**EXERCISE INSTRUCTIONS**
Retype the data below exactly, skipping pictures.

**PROVIDED DATA**
::::

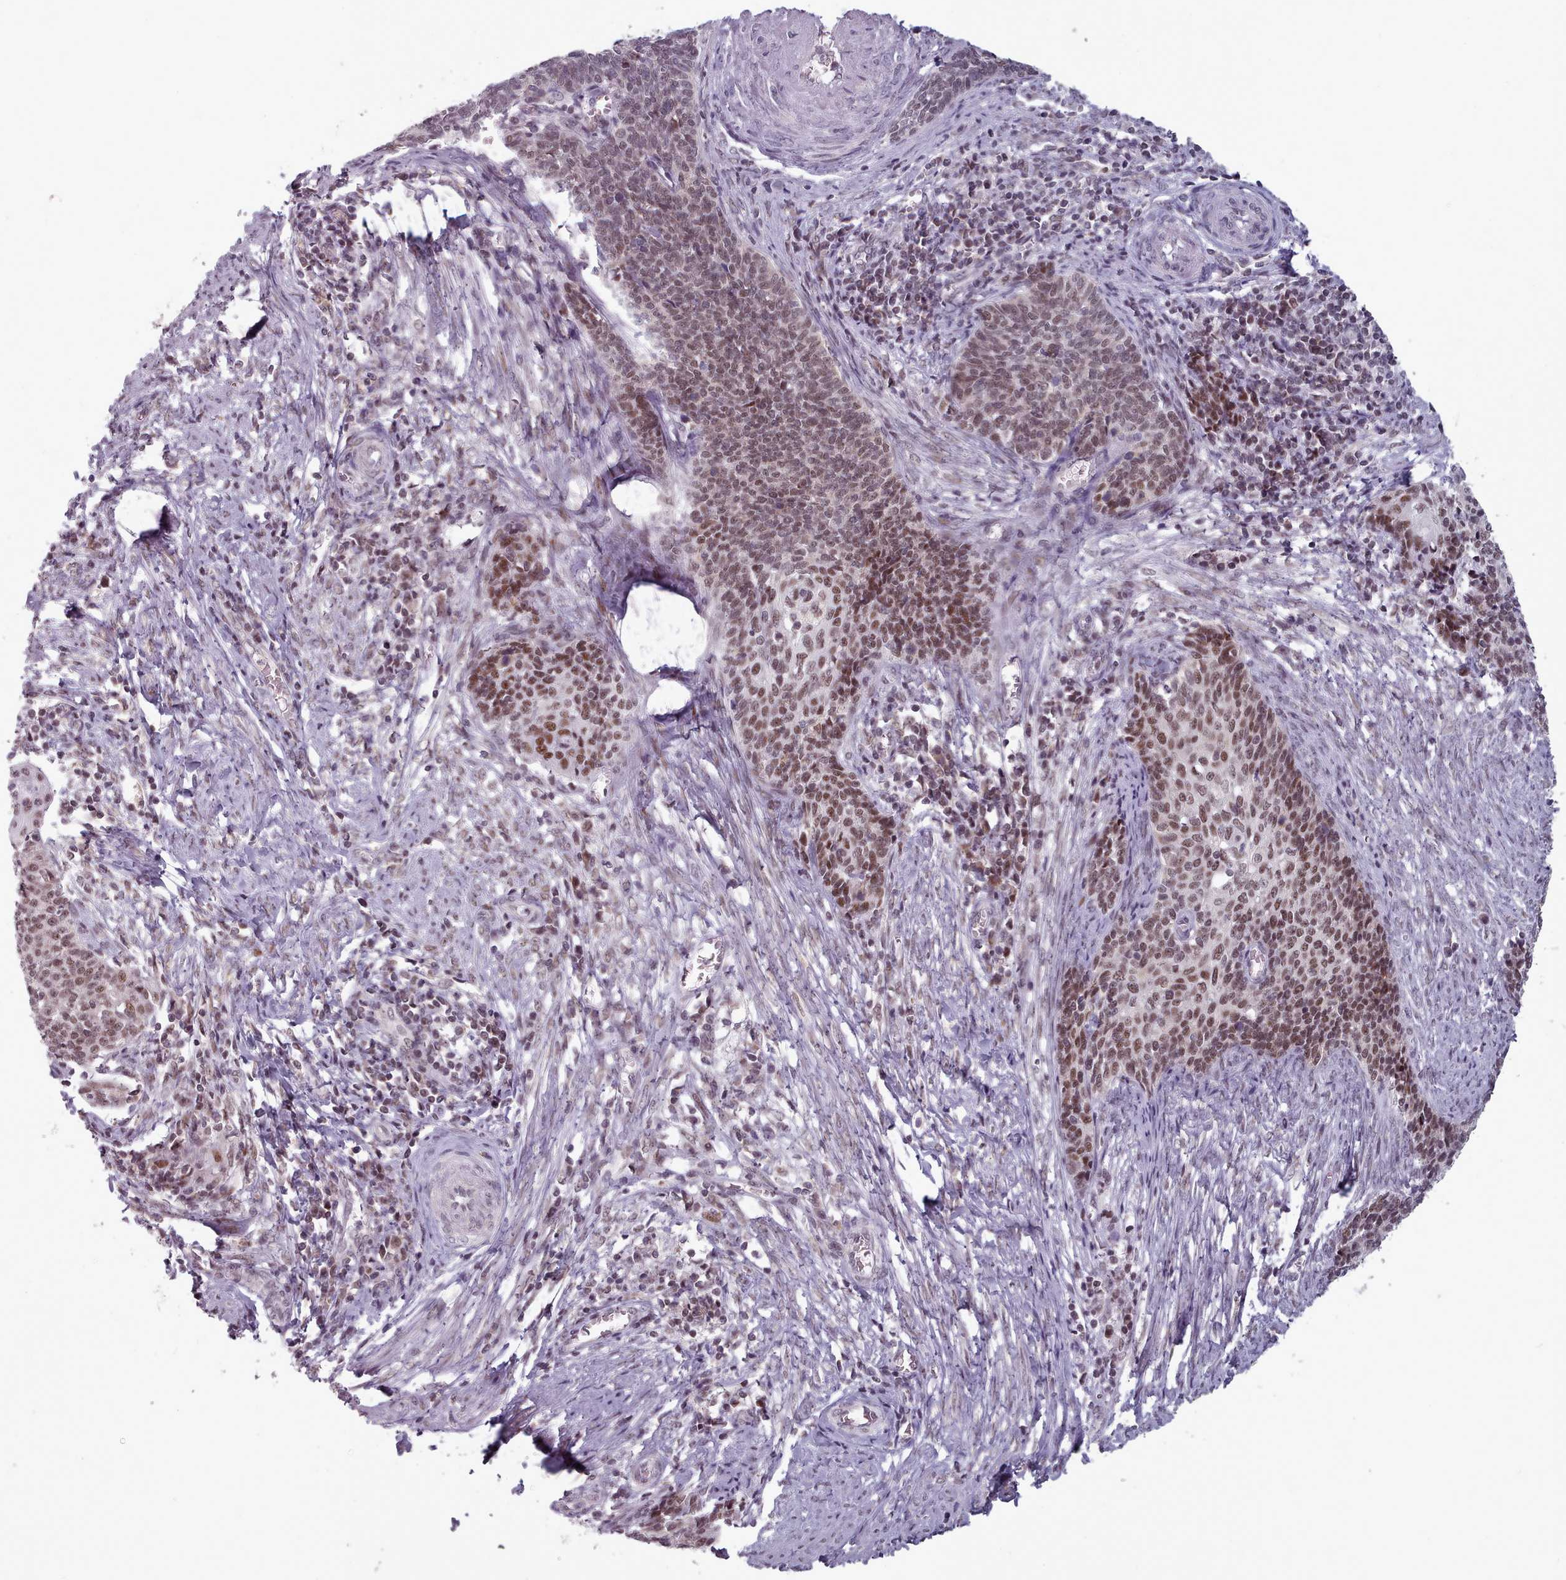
{"staining": {"intensity": "moderate", "quantity": "25%-75%", "location": "nuclear"}, "tissue": "cervical cancer", "cell_type": "Tumor cells", "image_type": "cancer", "snomed": [{"axis": "morphology", "description": "Squamous cell carcinoma, NOS"}, {"axis": "topography", "description": "Cervix"}], "caption": "About 25%-75% of tumor cells in human cervical cancer demonstrate moderate nuclear protein expression as visualized by brown immunohistochemical staining.", "gene": "SRSF9", "patient": {"sex": "female", "age": 39}}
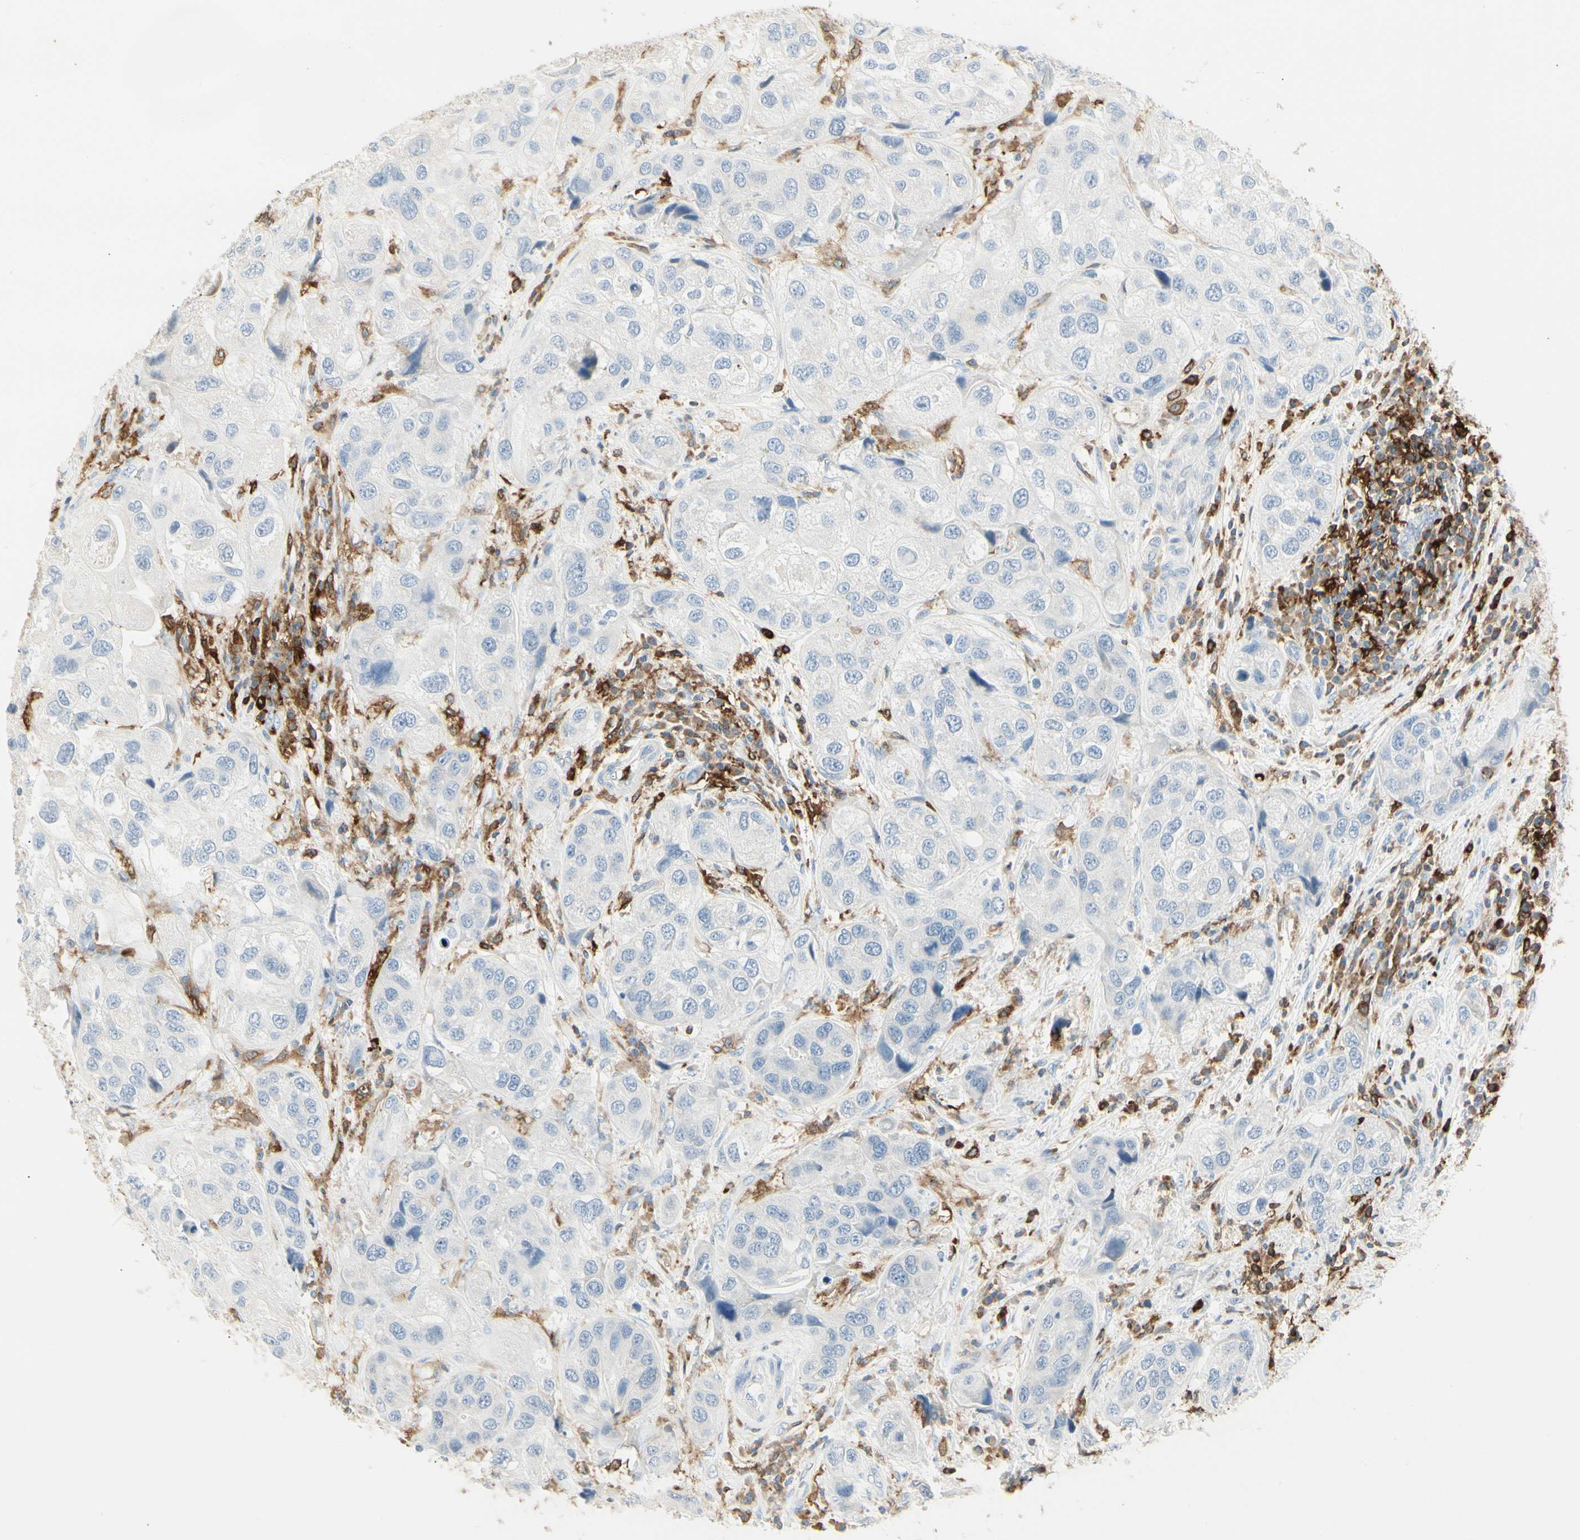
{"staining": {"intensity": "negative", "quantity": "none", "location": "none"}, "tissue": "urothelial cancer", "cell_type": "Tumor cells", "image_type": "cancer", "snomed": [{"axis": "morphology", "description": "Urothelial carcinoma, High grade"}, {"axis": "topography", "description": "Urinary bladder"}], "caption": "Human urothelial carcinoma (high-grade) stained for a protein using IHC demonstrates no positivity in tumor cells.", "gene": "ITGB2", "patient": {"sex": "female", "age": 64}}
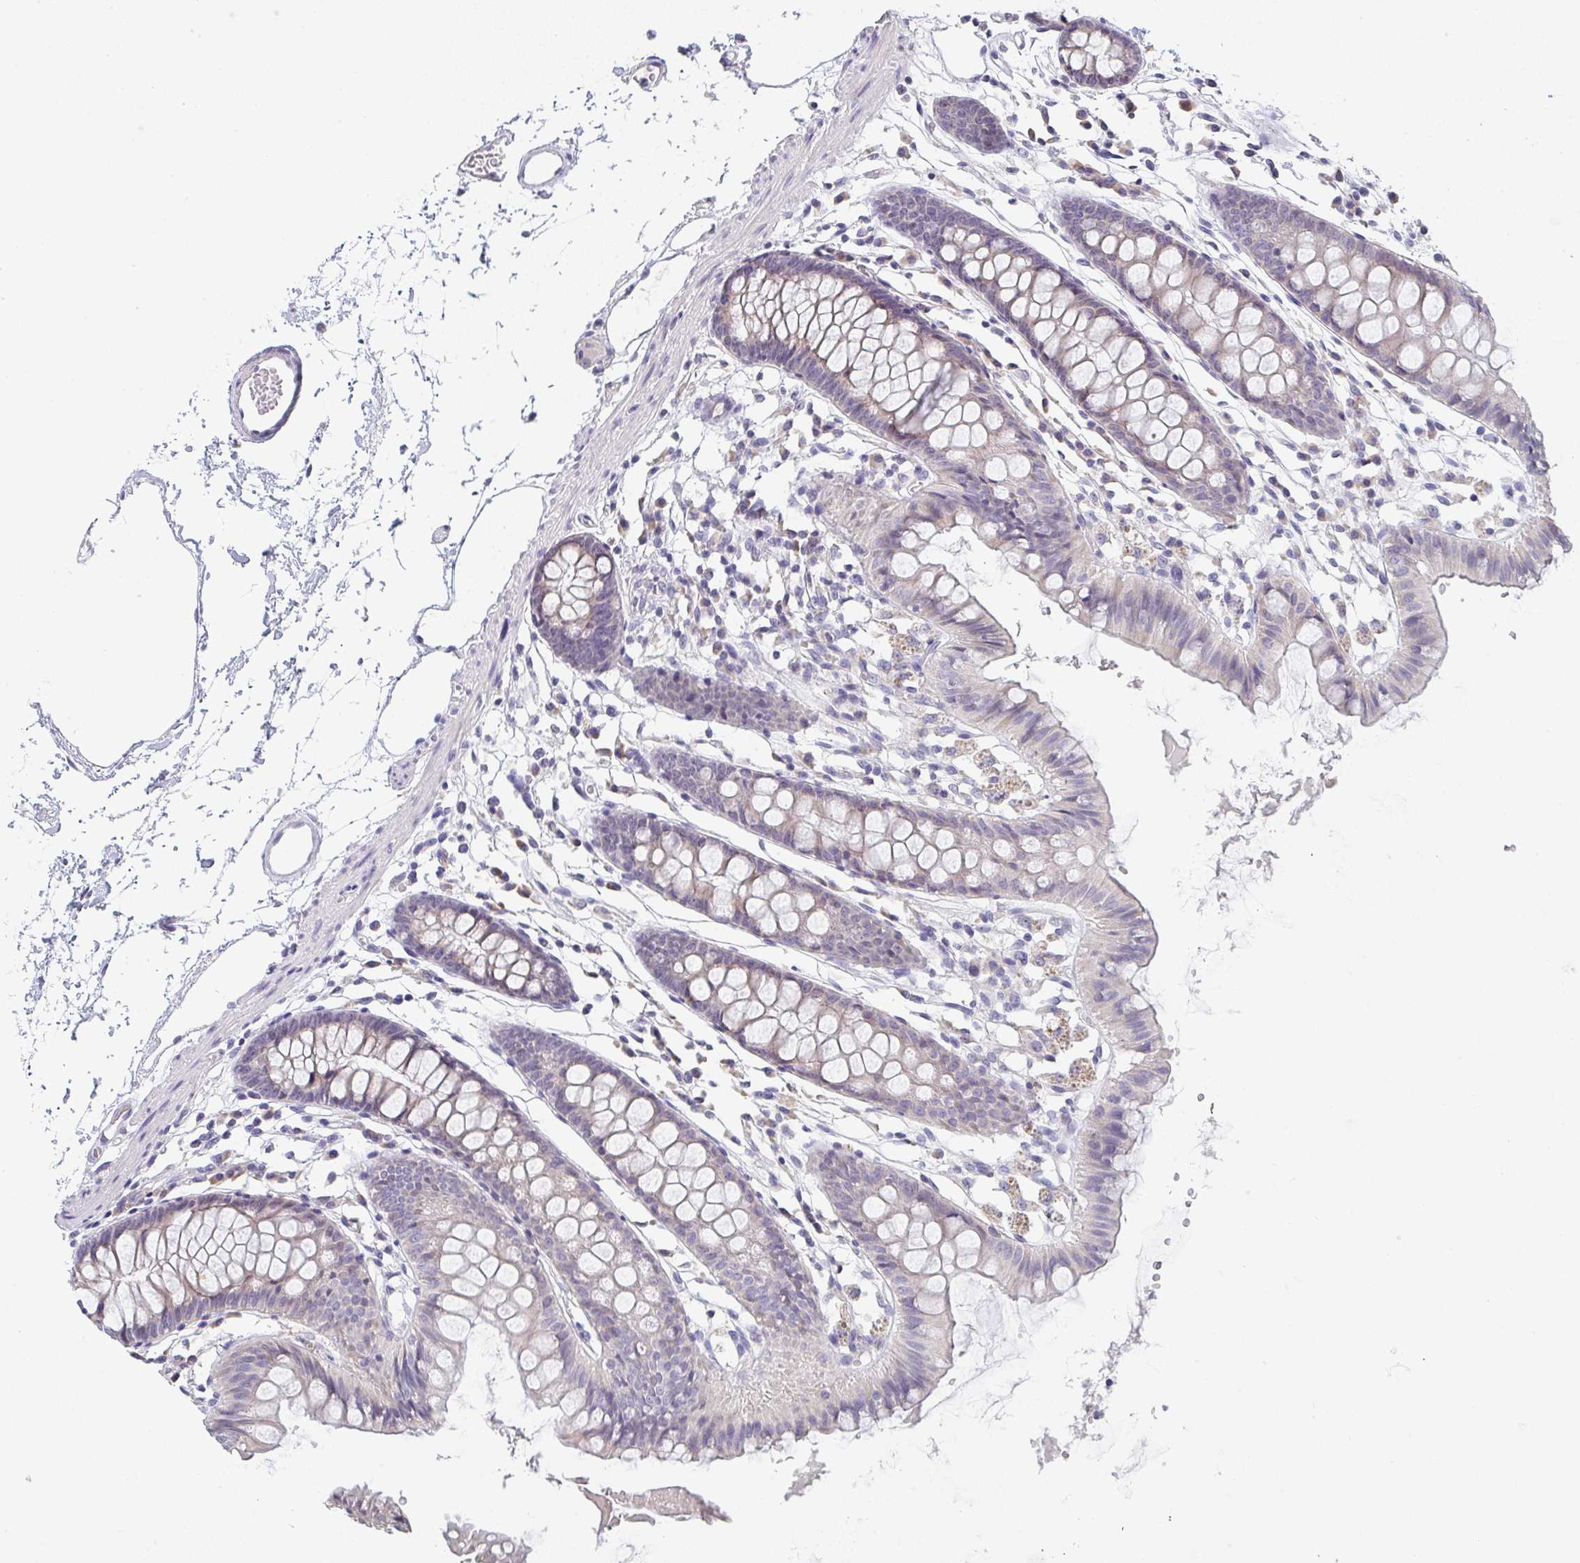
{"staining": {"intensity": "negative", "quantity": "none", "location": "none"}, "tissue": "colon", "cell_type": "Endothelial cells", "image_type": "normal", "snomed": [{"axis": "morphology", "description": "Normal tissue, NOS"}, {"axis": "topography", "description": "Colon"}], "caption": "IHC micrograph of normal colon: colon stained with DAB (3,3'-diaminobenzidine) shows no significant protein staining in endothelial cells.", "gene": "CACNA1S", "patient": {"sex": "female", "age": 84}}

::::

**PROBLEM SOLUTION**
{"staining": {"intensity": "moderate", "quantity": "25%-75%", "location": "nuclear"}, "tissue": "cervical cancer", "cell_type": "Tumor cells", "image_type": "cancer", "snomed": [{"axis": "morphology", "description": "Squamous cell carcinoma, NOS"}, {"axis": "topography", "description": "Cervix"}], "caption": "About 25%-75% of tumor cells in human cervical cancer demonstrate moderate nuclear protein expression as visualized by brown immunohistochemical staining.", "gene": "SRSF9", "patient": {"sex": "female", "age": 39}}
{"staining": {"intensity": "negative", "quantity": "none", "location": "none"}, "tissue": "urothelial cancer", "cell_type": "Tumor cells", "image_type": "cancer", "snomed": [{"axis": "morphology", "description": "Urothelial carcinoma, High grade"}, {"axis": "topography", "description": "Urinary bladder"}], "caption": "Human urothelial carcinoma (high-grade) stained for a protein using IHC demonstrates no positivity in tumor cells.", "gene": "ITGB2", "patient": {"sex": "female", "age": 64}}
{"staining": {"intensity": "negative", "quantity": "none", "location": "none"}, "tissue": "colon", "cell_type": "Endothelial cells", "image_type": "normal", "snomed": [{"axis": "morphology", "description": "Normal tissue, NOS"}, {"axis": "topography", "description": "Colon"}], "caption": "IHC micrograph of normal colon: colon stained with DAB (3,3'-diaminobenzidine) shows no significant protein staining in endothelial cells.", "gene": "CACNA1S", "patient": {"sex": "female", "age": 84}}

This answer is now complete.